## Texte
# # # #

Inacceptable charte des langues régionales

La polémique sur les langues régionales renaît à l’occasion d’un débat à l’Assemblée nationale. La Charte des langues régionales avait été signée en 1999, mais le Conseil constitutionnel l’avait jugée contraire à la Constitution. Elle ne fut donc pas ratifiée. Aujourd’hui les mêmes politiciens remettent le projet sur le plateau et entendent réviser notre constitution pour forcer l’adoption de la charte.

Paludière, François-Hippolyte LALAISSE, XIXe siècle.

Paludière, François-Hippolyte LALAISSE, XIXe siècle.

La signature d’une telle convention internationale ne présente aucun intérêt sur le plan du contenu puisque des dispositions mettant en valeur le patrimoine régional pourraient tout aussi bien être prises dans le droit français. L’intérêt premier est que cette charte disposant du statut de convention internationale sera, conformément aux principes de la hiérarchie des normes, supérieure aux lois nationales et aura donc un statut assez proche de celui de la Convention européenne des droits de l’homme. Elle s’inscrit dès lors dans un mouvement de remise en cause de la souveraineté nationale et de l’Etat-nation par la superstructure technocratique européenne. Ainsi, le système de contrôle de l’application de la Charte repose sur des rapports établis par les Etats et examinés, non par les citoyens ou leurs représentants, mais par des « experts indépendants ».

Dans son contenu, la charte prévoit donc une série de rapprochements culturels entre régions linguistiques, débordant par la base le cadre de l’Etat-nation, et s’inscrit bien dans le projet de super-régions européennes. Elle pose comme objectif d’éliminer toute « restriction […] portant sur la pratique d’une langue régionale » et invente de toutes pièces comme justification, retour immonde du jusnaturalisme,  le « droit [imprescriptible] de pratiquer une langue régionale ou minoritaire dans la vie privée et publique. » Dans les faits, la Charte fait mine de se conformer à un droit en apparence démocratique et humain pour remettre en cause les principes républicains :

1. En matière d’unicité de l’éducation ou d’action éducative de l’Etat.

Il deviendrait possible « aux élèves dont les familles le souhaitent » d’obtenir des cours en langue régionale à l’école primaire, dans le secondaire ou à l’université. L’accès à l’enseignement des langues régionales deviendrait donc un droit, mais pas l’accès aux langues étrangères, au latin, au grec, aux humanités, à la philosophie, ou à toutes les autres matières bien plus utiles au développement personnel.

La charte s’ingère également dans les programmes d’histoire en demandant que soient instaurés des cours sur l’histoire et la culture de la région à laquelle correspond une langue particulière, et ce alors même que l’histoire de France, et en particulier de la Révolution, est largement délaissée dans les programmes.

De même, une minorité linguistique n’habitant pas sur le territoire traditionnel d’une langue régionale pourrait obtenir un enseignement de ou dans leur langue s’ils sont assez nombreux. C’est une grave rupture d’égalité entre les citoyens puisque les citoyens français originaires de pays étrangers n’auront pas les mêmes droits concernant la langue de leurs pays d’origine. On imagine le scandale si chaque « minorité » de Français, kurde, arménienne, israélite, etc. commençait à demander un enseignement dans ces langues. Pourquoi en irait-il autrement des langues régionales ?

# # # #

## Informations extraites
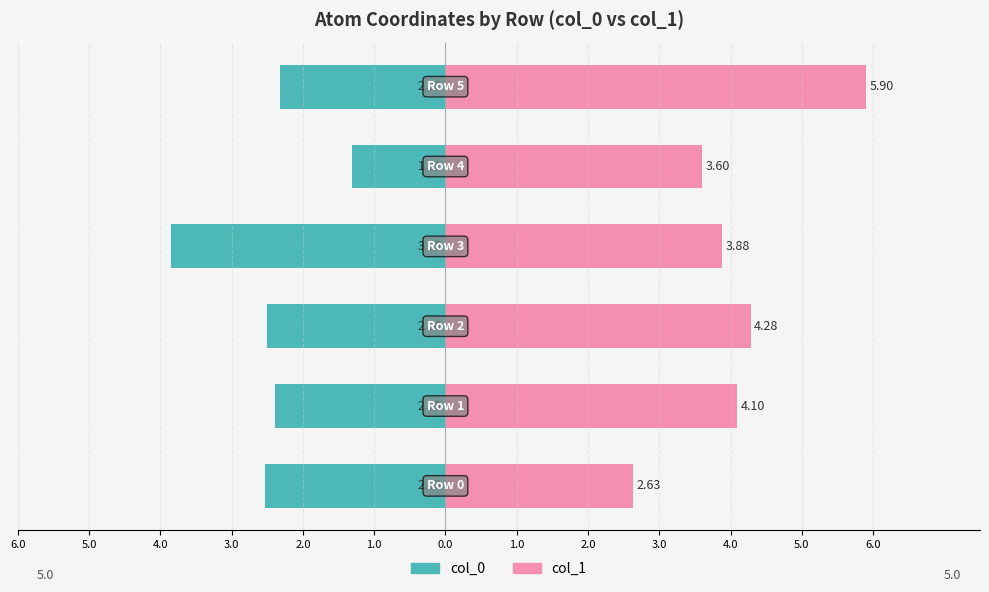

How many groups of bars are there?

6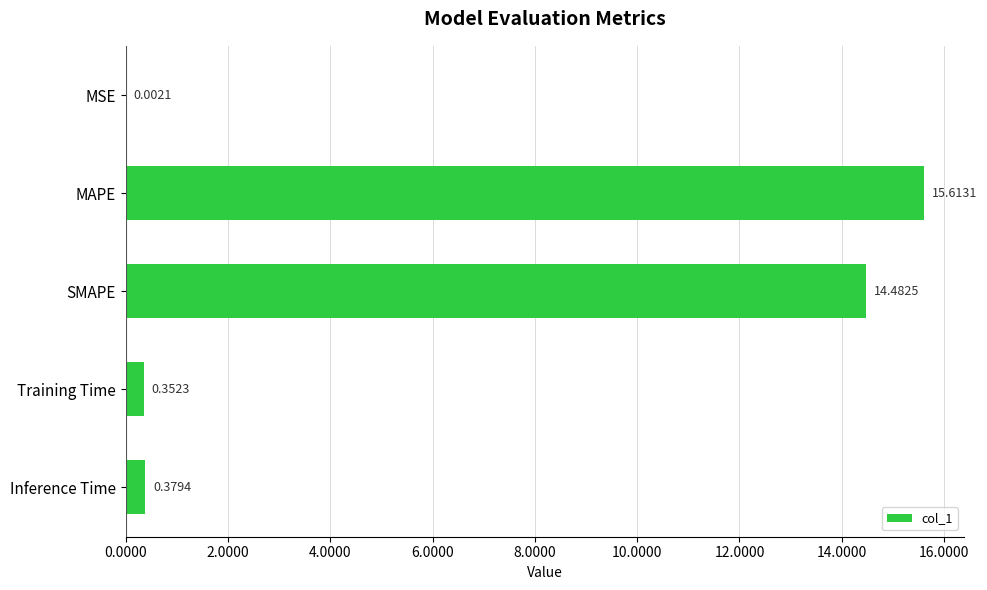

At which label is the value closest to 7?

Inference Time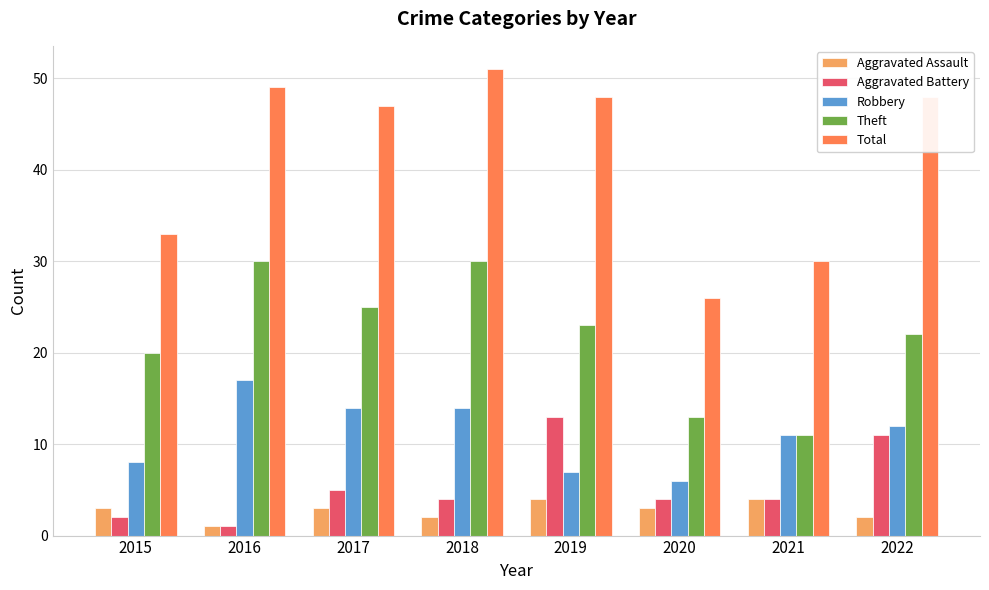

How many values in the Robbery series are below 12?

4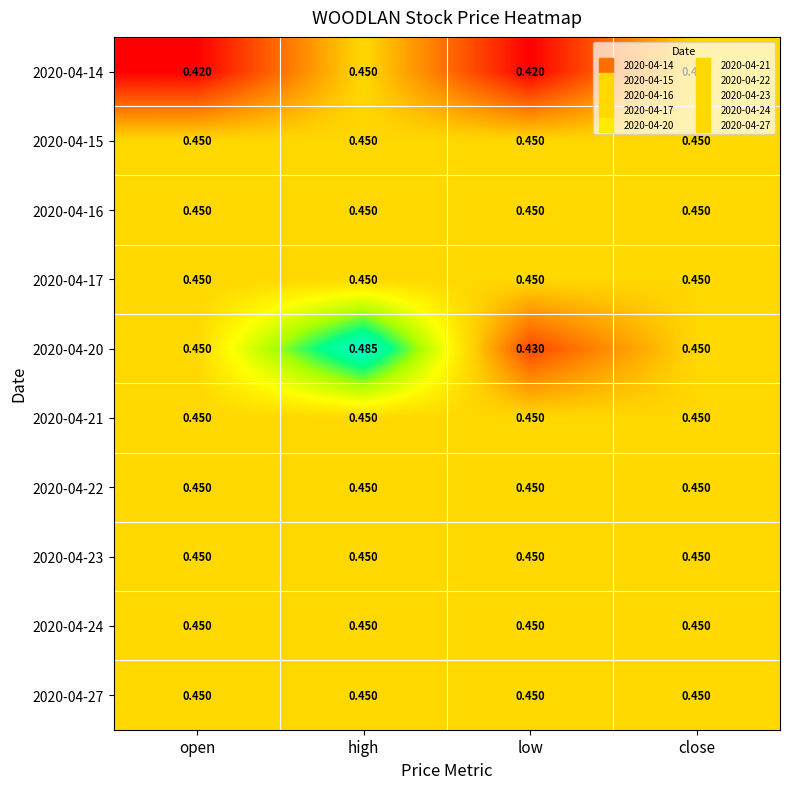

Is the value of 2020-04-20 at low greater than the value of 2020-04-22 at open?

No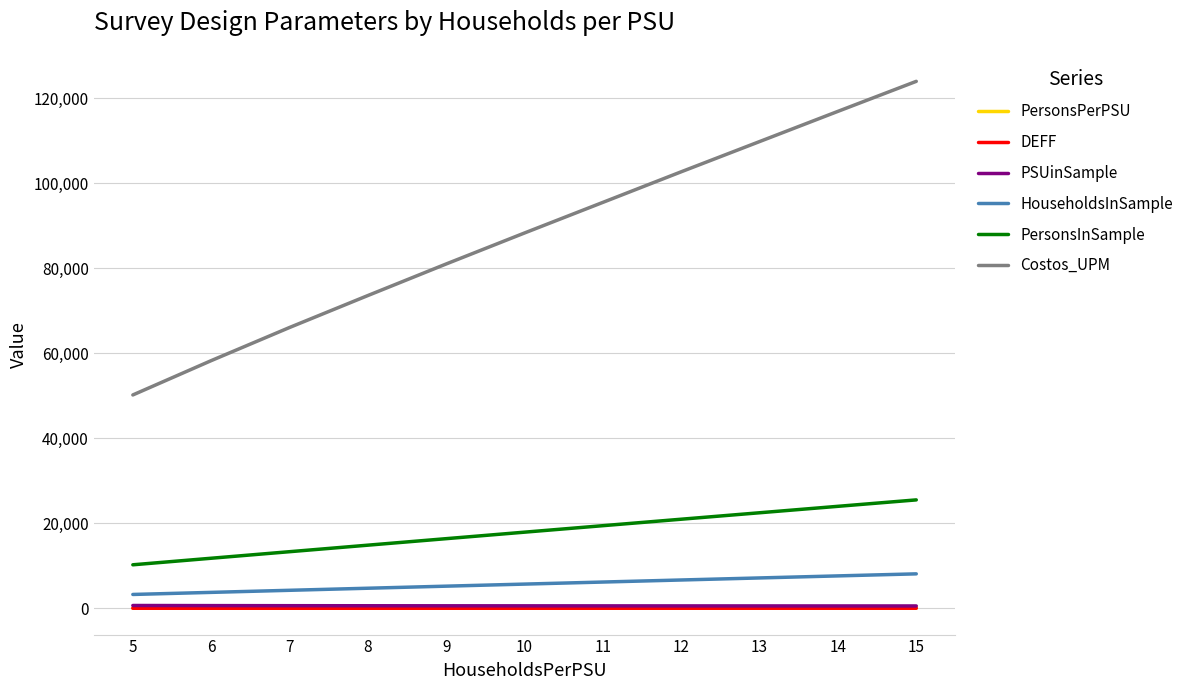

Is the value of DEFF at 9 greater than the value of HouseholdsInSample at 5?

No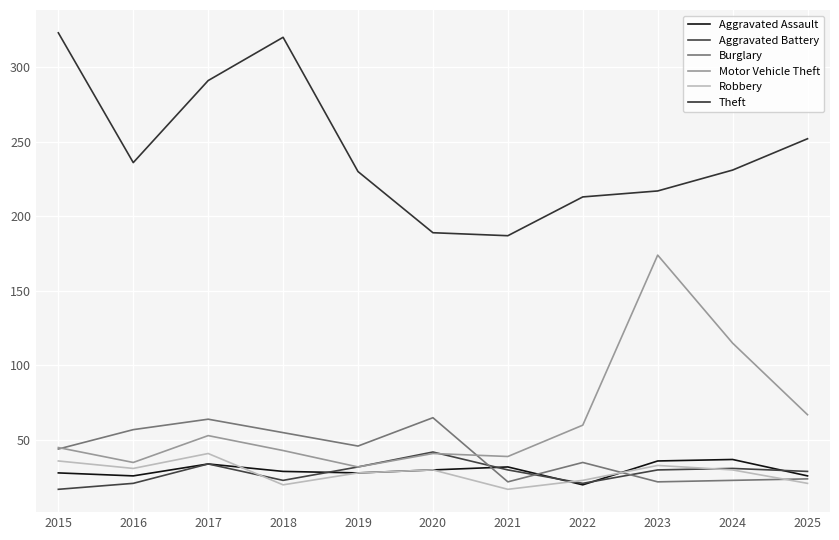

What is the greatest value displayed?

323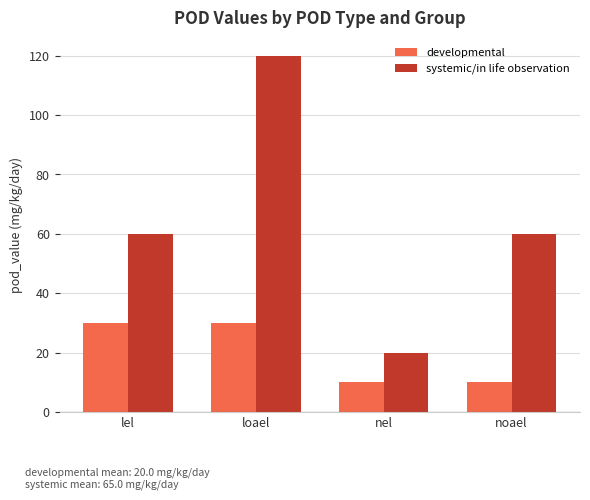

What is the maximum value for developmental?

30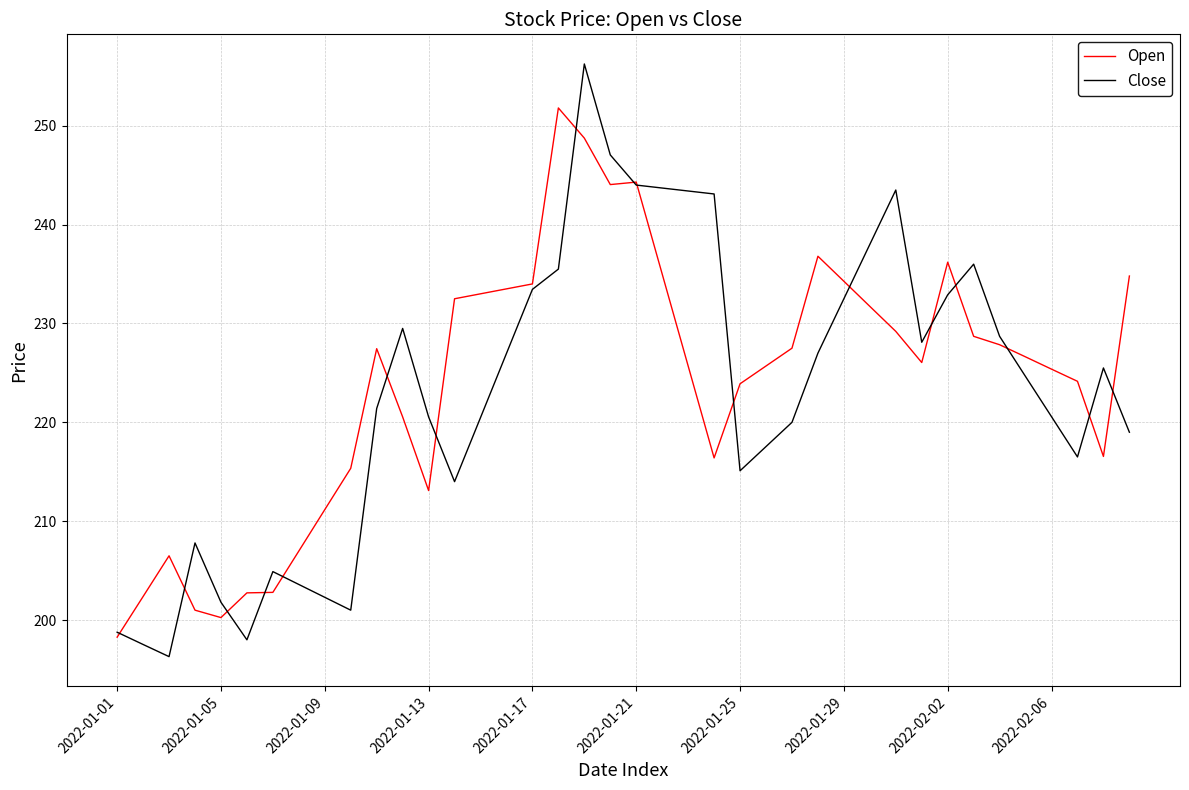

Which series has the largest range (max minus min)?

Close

# # # #

## Liste des activités
1. D'après le texte sur la charte des langues régionales, pourquoi la signature de cette convention ne présente-t-elle aucun intérêt sur le plan du contenu ? Répondez en une à trois phrases.
2. Répondez brièvement à ces questions sur le texte sur la charte des langues régionales, en marquant vos réponses de la même façon :
(a) En quelle année la charte avait-elle été signée ?
(b) Par qui sont examinés les rapports établis par les États sur l'application de la charte ?
(c) À quels niveaux d'enseignement les élèves pourraient-ils obtenir des cours en langue régionale ?
3. Poursuivez, s'il vous plaît, le texte sur la charte des langues régionales à partir de sa dernière phrase.
Les enregistrements n'ont aucun lien avec le texte sur la charte des langues régionales.

## Réponses par numéro
1. Des dispositions mettant en valeur le patrimoine régional pourraient tout aussi bien être prises dans le droit français. Signer une convention internationale n'apporte donc rien de plus sur le fond.

2.
(a) En 1999.
(b) Par des « experts indépendants ».
(c) À l'école primaire, dans le secondaire et à l'université.

3.
Pourra-t-on encore s’opposer à des pratiques comme l’enseignement en langue régionale à l’école primaire ? En 2001 le Conseil d’Etat suspendait salutairement l’intégration des 32 écoles Diwan au service public contre l’avis des socialistes Jean-Yves le Drian et Jack Lang. En 2002, au nom de la loi posant pour règle que « la langue de l’enseignement est le français », il annulait les arrêtés et circulaires ministériels permettant l’enseignement bilingue dans les écoles. La signature de la charte, convention internationale, vise à faire sauter les verrous législatifs constitués par les principes républicains.

Poupées de Mme Gérard, Musée de la poupée, Paris.

Poupées de Mme Gérard, Musée de la poupée, Paris.

2. En matière juridique et administrative.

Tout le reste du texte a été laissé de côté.